# TASK ITEM
According to the forum thread on PMQs, how often do officers' quarters have fire hazard walkthroughs?

# TEXT EXCERPT
■ ■ ■
PMQs? What's the deal?   --   http://army.ca/forums/threads/13117.0.html


----------



## combat_medic (2 Aug 2004)

If you can afford it, owning your own place is always a better bang for your buck than renting. I know one guy who retired from the military after almost 20 years and had to get his first mortgage at the age of 40 because he had been living in PMQs for so long. Real estate always makes a good investment.


----------



## Inch (2 Aug 2004)

Real estate is a good investment, however, don't jump into something you can't afford. If you get into financial troubles you could be considered an administrative burden and released. The banks will offer you what they think you can afford, they don't take into account bills (except credit cards/loans, that sort of thing), they also don't take into account auto and home insurance, if you've got a few driving convictions and your insurance rates are crazy, then you might be better off living in shacks paying 200 bucks a month or whatever it costs these days.

The shacks are getting better, you'll get better ones as an officer than you would as a no hook Pte. Also the rules are way more laid back for officers, only fire hazard walkthroughs like once every couple months.  Overnight guests aren't permitted usually in singles quarters, but even that rule is starting to get relaxed a bit, you still can't have your girlfriend living with you but if you meet a one night girlfriend, you can usually take her home with you.  In most cases you can bring whatever you want for F&E , except when you're on course. In the end, you'll be better off financially if you stay in shacks until at least your first posting (if you're single of course).

Cheers


----------



## USSRsovietsnake (3 Aug 2004)
■ ■ ■
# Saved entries
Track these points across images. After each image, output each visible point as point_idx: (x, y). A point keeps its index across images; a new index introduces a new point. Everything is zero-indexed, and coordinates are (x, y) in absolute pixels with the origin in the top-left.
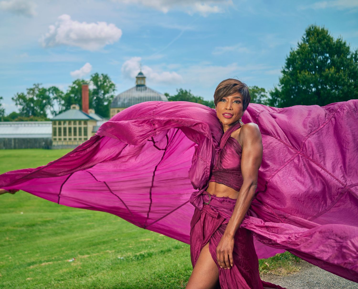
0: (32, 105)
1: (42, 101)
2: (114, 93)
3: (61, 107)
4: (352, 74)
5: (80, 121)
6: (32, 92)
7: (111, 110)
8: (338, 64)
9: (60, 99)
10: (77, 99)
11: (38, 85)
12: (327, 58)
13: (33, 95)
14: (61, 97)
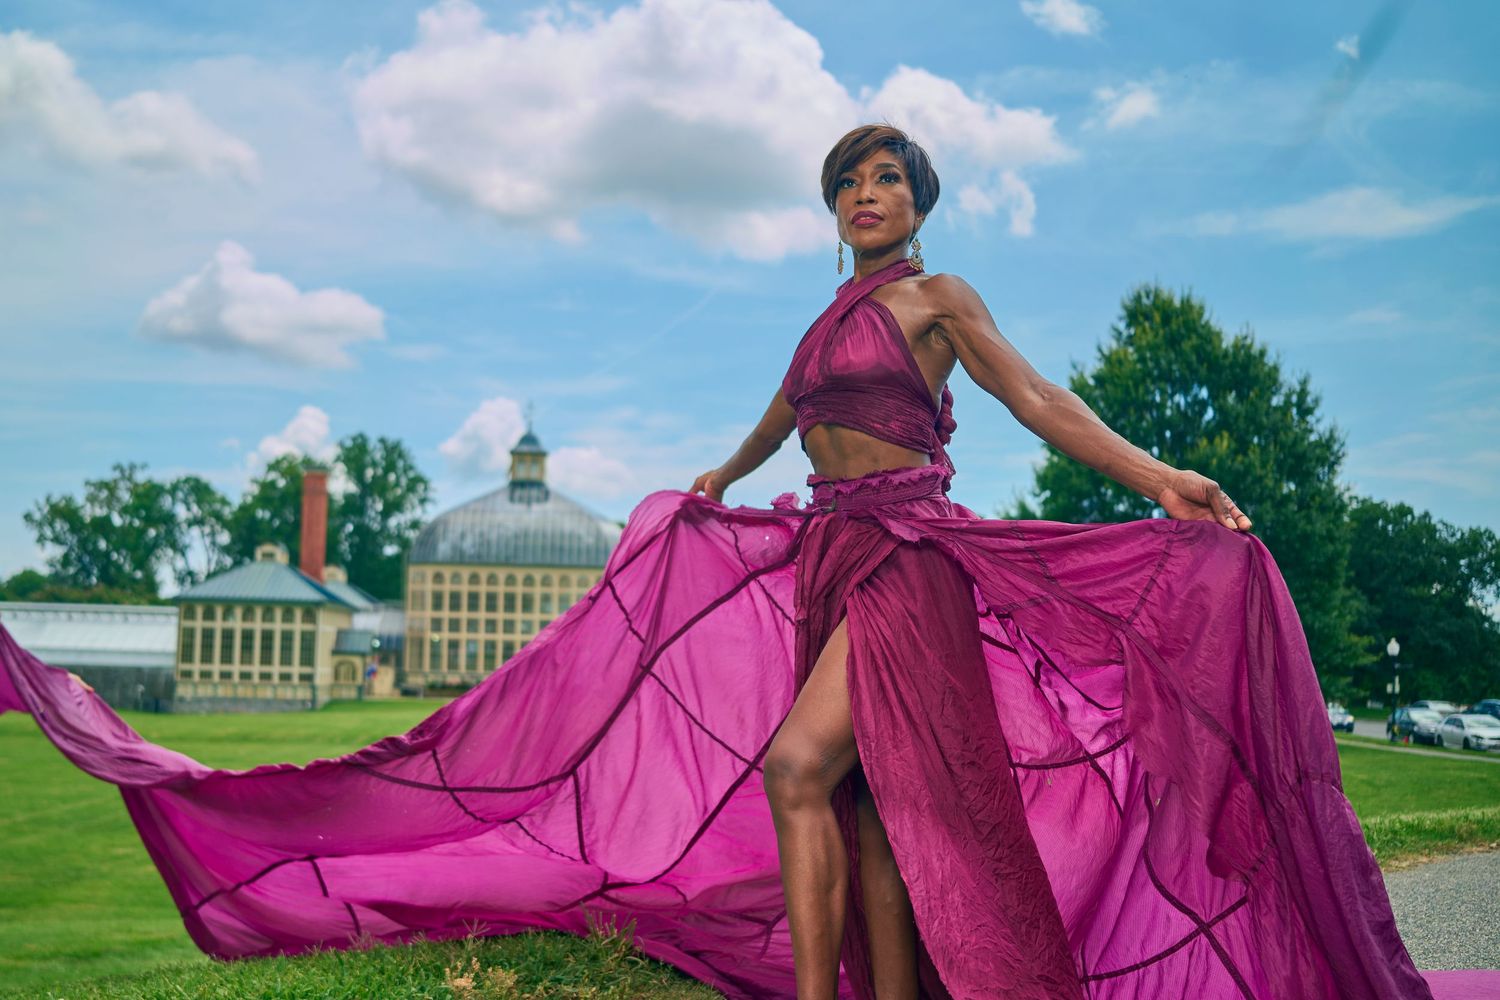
0: (103, 545)
1: (142, 532)
2: (424, 512)
3: (215, 558)
4: (1290, 461)
5: (288, 607)
6: (104, 494)
7: (412, 571)
8: (1242, 424)
9: (212, 526)
10: (278, 528)
11: (133, 467)
12: (1203, 405)
13: (110, 506)
14: (218, 517)
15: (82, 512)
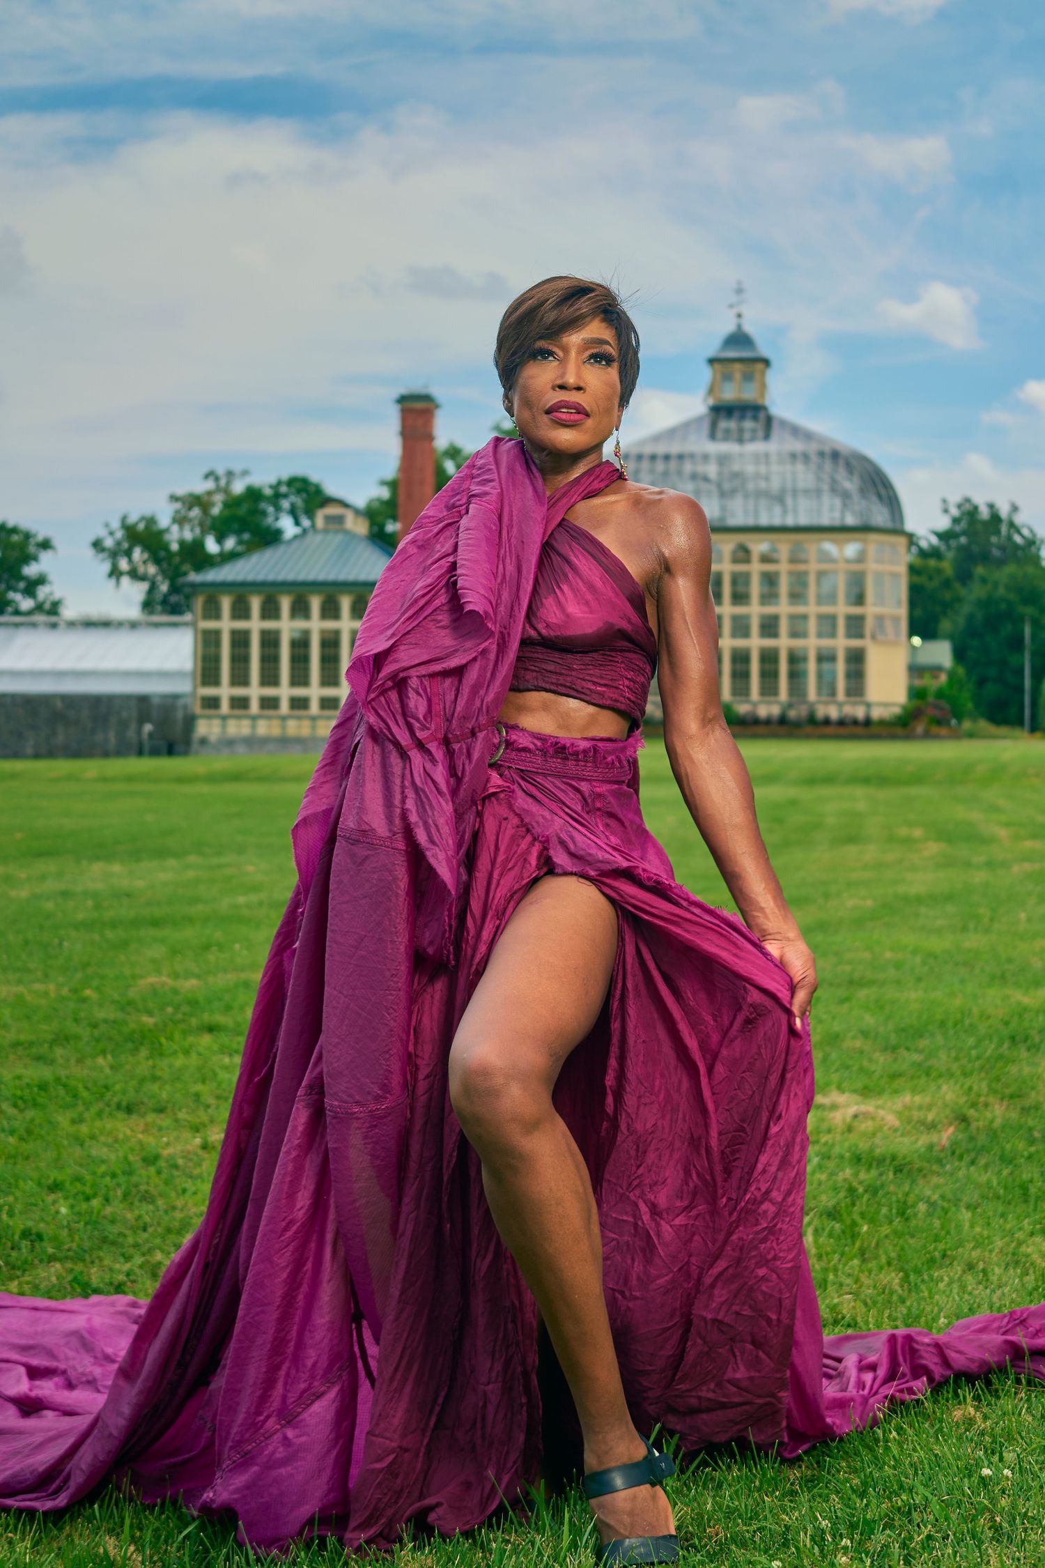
6: (195, 511)
11: (230, 474)
13: (201, 526)
15: (167, 537)
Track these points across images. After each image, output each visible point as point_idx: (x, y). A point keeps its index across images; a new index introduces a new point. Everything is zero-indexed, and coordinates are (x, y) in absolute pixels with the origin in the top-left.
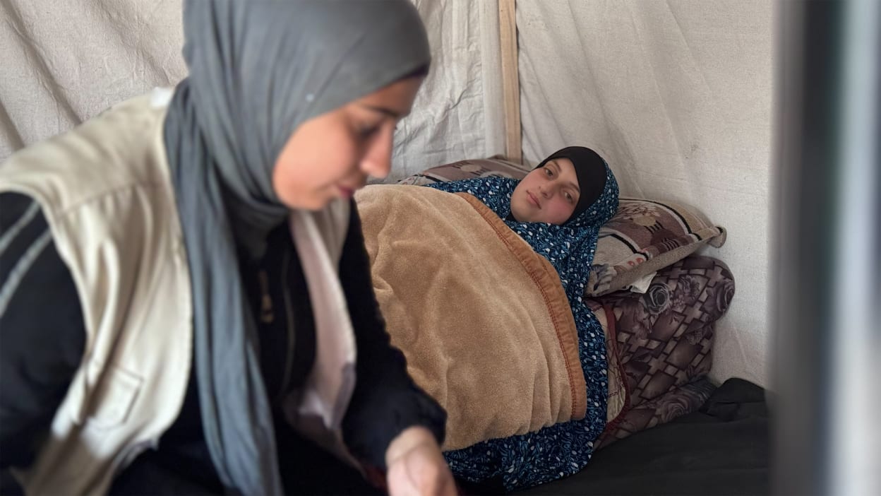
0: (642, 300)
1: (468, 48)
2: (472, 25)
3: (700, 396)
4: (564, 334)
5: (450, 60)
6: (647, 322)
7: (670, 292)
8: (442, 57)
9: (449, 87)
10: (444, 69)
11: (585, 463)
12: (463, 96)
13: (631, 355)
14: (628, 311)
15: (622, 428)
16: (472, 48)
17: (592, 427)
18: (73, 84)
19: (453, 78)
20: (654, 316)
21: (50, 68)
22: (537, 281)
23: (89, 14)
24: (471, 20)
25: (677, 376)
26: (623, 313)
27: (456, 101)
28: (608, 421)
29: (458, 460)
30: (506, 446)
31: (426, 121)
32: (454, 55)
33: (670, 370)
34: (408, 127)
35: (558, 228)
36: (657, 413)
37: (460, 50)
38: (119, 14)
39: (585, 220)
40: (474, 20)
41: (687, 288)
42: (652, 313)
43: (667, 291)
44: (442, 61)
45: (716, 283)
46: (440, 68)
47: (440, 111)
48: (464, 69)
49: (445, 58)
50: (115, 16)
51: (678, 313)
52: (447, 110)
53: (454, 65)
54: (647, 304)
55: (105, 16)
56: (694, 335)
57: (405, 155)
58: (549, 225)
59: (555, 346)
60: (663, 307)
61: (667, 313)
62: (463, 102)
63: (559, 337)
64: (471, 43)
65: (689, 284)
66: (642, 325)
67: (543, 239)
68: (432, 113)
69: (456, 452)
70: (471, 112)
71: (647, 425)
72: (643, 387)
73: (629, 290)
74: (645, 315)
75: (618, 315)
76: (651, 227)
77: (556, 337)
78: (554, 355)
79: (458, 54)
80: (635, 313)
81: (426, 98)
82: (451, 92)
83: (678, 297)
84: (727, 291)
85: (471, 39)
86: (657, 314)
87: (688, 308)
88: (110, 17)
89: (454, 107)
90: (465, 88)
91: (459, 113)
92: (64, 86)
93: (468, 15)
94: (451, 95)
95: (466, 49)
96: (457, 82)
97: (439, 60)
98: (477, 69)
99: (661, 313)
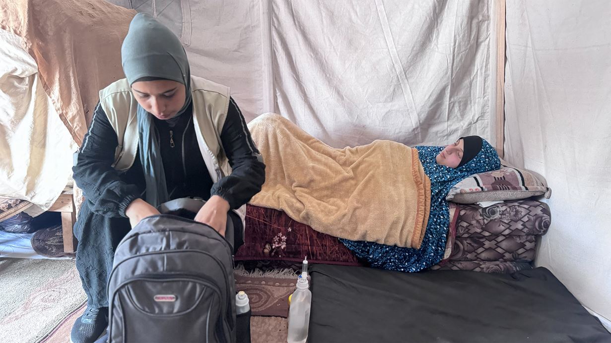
0: (480, 210)
1: (484, 98)
2: (486, 88)
3: (514, 268)
4: (420, 211)
5: (475, 103)
6: (482, 222)
7: (500, 211)
8: (471, 101)
9: (473, 114)
10: (471, 107)
11: (419, 270)
12: (479, 119)
13: (470, 235)
14: (469, 212)
15: (455, 266)
16: (486, 98)
17: (427, 256)
18: (313, 97)
19: (475, 110)
20: (487, 220)
21: (306, 92)
22: (418, 186)
23: (318, 74)
24: (486, 86)
25: (505, 254)
26: (465, 213)
27: (475, 121)
28: (444, 259)
29: (352, 245)
30: (373, 246)
31: (458, 128)
32: (477, 101)
33: (499, 250)
34: (449, 129)
35: (451, 169)
36: (481, 266)
37: (479, 99)
38: (330, 75)
39: (469, 168)
40: (488, 86)
41: (512, 211)
42: (485, 217)
43: (498, 210)
44: (471, 103)
45: (536, 215)
46: (469, 106)
47: (466, 124)
48: (480, 107)
49: (472, 102)
50: (328, 75)
51: (505, 223)
52: (470, 124)
53: (476, 105)
54: (483, 212)
55: (324, 75)
56: (520, 238)
57: (448, 141)
58: (448, 167)
59: (413, 214)
60: (494, 217)
61: (496, 221)
62: (479, 122)
63: (418, 211)
64: (486, 96)
65: (514, 210)
66: (478, 221)
67: (439, 172)
68: (462, 125)
69: (352, 241)
70: (483, 126)
71: (473, 269)
72: (479, 252)
73: (478, 205)
74: (481, 218)
75: (462, 213)
76: (498, 178)
77: (416, 211)
78: (411, 217)
79: (479, 101)
80: (474, 215)
81: (461, 118)
82: (473, 117)
83: (505, 214)
84: (544, 221)
85: (485, 94)
86: (489, 219)
87: (513, 222)
88: (326, 75)
89: (474, 123)
90: (480, 115)
91: (477, 126)
92: (311, 98)
93: (485, 83)
94: (473, 118)
95: (482, 99)
96: (476, 113)
97: (469, 102)
98: (487, 108)
99: (492, 220)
■ ■ ■
# SOLVED PROBLEM
About once every couple of months.